Shoppers stock up on merchandise at a Sam’s Club store on January 12, 2018 in Streamwood, Illinois.
Scott Olson | Getty Images
Walmart and its big-box warehouse subsidiary Sam’s Club accused rival retailer BJ’s Wholesale Club in a lawsuit filed Tuesday of stealing technology that powers a popular self-checkout option in the Sam’s Club mobile app.
The suit, filed in federal court, claims Walmart worked for years to develop Scan & Go, a feature that lets Sam’s Club customers ring up purchases on their smartphones while walking through the store, allowing them to avoid a checkout line.
It also notes that Walmart holds multiple patents protecting the intellectual property for the self-checkout feature, which debuted in 2016. Scan & Go has become more popular since the Covid-19 pandemic began in the U.S. in early 2020 as shoppers adopted social distancing and contactless checkout.
Walmart alleges its “innovations were simply taken without permission” by BJ’s, which launched its contactless offering, ExpressPay, in late 2021.

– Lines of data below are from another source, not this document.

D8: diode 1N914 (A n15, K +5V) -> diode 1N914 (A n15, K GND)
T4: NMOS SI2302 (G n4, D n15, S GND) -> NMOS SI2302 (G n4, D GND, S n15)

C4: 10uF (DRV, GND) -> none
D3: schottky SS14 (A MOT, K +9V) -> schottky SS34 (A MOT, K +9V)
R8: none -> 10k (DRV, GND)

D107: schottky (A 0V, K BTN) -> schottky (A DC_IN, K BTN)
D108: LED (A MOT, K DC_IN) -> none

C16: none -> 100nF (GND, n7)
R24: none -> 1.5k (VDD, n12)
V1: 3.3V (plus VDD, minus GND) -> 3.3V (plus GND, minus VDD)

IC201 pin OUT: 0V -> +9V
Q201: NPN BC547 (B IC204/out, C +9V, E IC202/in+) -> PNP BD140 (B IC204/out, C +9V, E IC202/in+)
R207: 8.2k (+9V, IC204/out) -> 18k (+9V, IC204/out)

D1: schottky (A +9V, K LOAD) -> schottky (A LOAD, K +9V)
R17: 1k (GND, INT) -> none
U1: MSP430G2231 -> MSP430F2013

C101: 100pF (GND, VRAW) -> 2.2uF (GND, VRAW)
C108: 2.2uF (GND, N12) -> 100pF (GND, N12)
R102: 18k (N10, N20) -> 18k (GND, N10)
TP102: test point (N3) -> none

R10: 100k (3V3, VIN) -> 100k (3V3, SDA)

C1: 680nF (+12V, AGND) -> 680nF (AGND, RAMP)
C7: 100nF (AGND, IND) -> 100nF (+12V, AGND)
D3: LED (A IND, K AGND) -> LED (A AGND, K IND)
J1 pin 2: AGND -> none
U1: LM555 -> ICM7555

“Express Pay is an apparent copy of Sam’s Club’s Scan & Go, merely changing the in-app colors and changing the name from Scan & Go to Express Pay,” the lawsuit says.
As a result, the suit claims, BJ’s has infringed on Walmart’s patent rights, causing “significant damages and irreparable harm.”
The lawsuit was filed in a U.S. District Court in Orlando, Florida. Walmart and BJ’s both declined to comment on the suit, which was first reported by Bloomberg Law.
The legal action comes as warehouse clubs such as Sam’s Club, BJ’s and Costco have seen sales surge during the Covid pandemic, with Americans stockpiling large quantities of toilet paper and food, cooking more at home, and moving to homes in the suburbs with larger pantries.
Sam’s Club, which has served as a tech incubator for Walmart, has looked to technology as a competitive advantage against other retailers. It touted Scan & Go last month in its first-ever Super Bowl ad, which featured comedian and actor Kevin Hart.
Scan & Go is now available at Walmart locations, as a perk for shoppers who sign up for Walmart+, a subscription-based service that Walmart launched to deepen customer loyalty and better compete with Amazon Prime.
Sam’s Club does not disclose customer data, but Walmart said the retailer’s membership hit a record high in the fourth quarter.
Same-store sales at Sam’s Club grew 10.4% in the fourth quarter of 2021, compared with the year-ago period, excluding fuel.
That rate was nearly double the sales growth of Walmart’s U.S. same-store sales during the same period.